# Training an "Item Similary Recommender" model on the MovieLens 26M dataset with Turi Create

In this notebook, you're going to use Turi Create to train a movie recommendation in ~1 minute runtime (MacBook Pro w/ TB).

Start off by importing `turicreate` (as `tc` for convenience)

In [1]:
import turicreate as tc

Then, read the "ratings.csv" file from the "ml-latest" directory. This file contains 3 columns:

- userId: The unique identifier of the user that watched and rated a certain movie.
- movieId: The unique identifier of the movie that the user watched.
- rating: A rating on a scale of 0.5 to 5.
- timestamp: When the user rated and watched the movie.

In [2]:
ratings = tc.SFrame.read_csv("ml-latest-small/ratings.csv")

------------------------------------------------------
Inferred types from first 100 line(s) of file as 
column_type_hints=[int,int,float,int]
If parsing fails due to incorrect types, you can correct
the inferred type list above and pass it to read_csv in
the column_type_hints argument
------------------------------------------------------


The "timestamp" column of this file is not needed for this code pattern. It could be used to track how a user's interests change over time, but we won't leverage this data point for now.
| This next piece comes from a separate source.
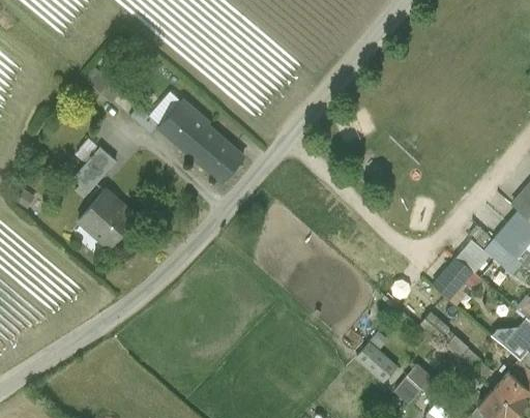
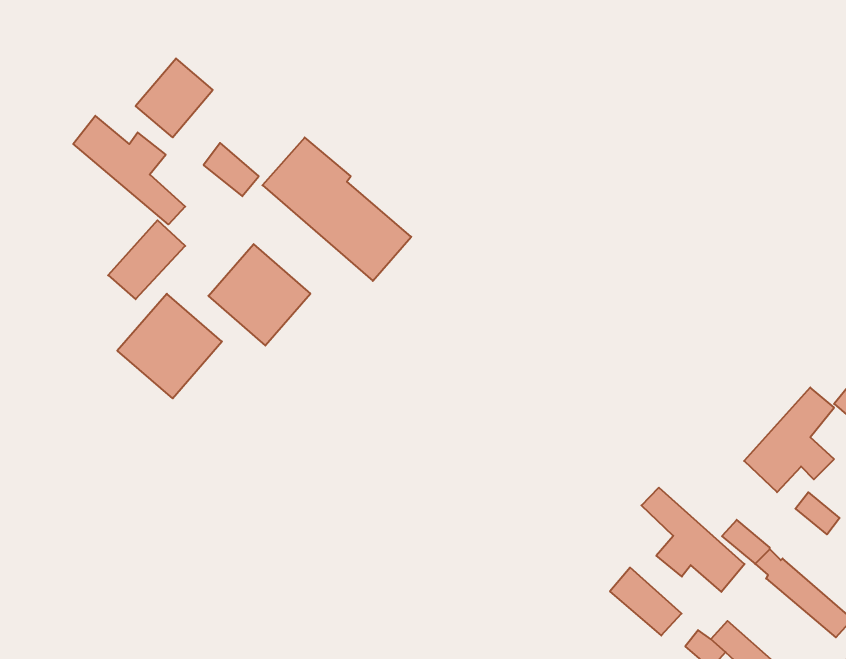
building: none -> [73,116,185,224]
building: none -> [208,244,310,346]
building: none -> [641,488,745,592]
We'll remove that column from the SFrame:

In [3]:
del ratings["timestamp"]

We'll then print out the ratings SFrame, to get an idea of what the table looks like:

In [4]:
print(ratings)

+--------+---------+--------+
| userId | movieId | rating |
+--------+---------+--------+
|   1    |    1    |  4.0   |
|   1    |    3    |  4.0   |
|   1    |    6    |  4.0   |
|   1    |    47   |  5.0   |
|   1    |    50   |  5.0   |
|   1    |    70   |  3.0   |
|   1    |   101   |  5.0   |
|   1    |   110   |  4.0   |
|   1    |   151   |  5.0   |
|   1    |   157   |  5.0   |
+--------+---------+--------+
[100836 rows x 3 columns]
Note: Only the head of the SFrame is printed.
You can use print_rows(num_rows=m, num_columns=n) to print more rows and columns.


Next, you'll train the model itself. There are a few different kinds of models, but we're going to use the "item similarity recommender" model. It's very useful for recommending items to new users when there are only a few previous occurence data points to feed into the model.

We'll also have to tell the model that the "user_id" column, which is the identifier for the user, is called "userId"; the "item_id", which is the item that the user interacted with, is "movieId"; and the target, which is the score the user provided to the item, is "rating".

In [5]:
model = tc.item_similarity_recommender.create(ratings, user_id="userId", item_id="movieId", target="rating")

Finally, we'll save the model to the "movie_rec" folder - Turi Create models are not saved as files.

In [6]:
model.save("movie_rec")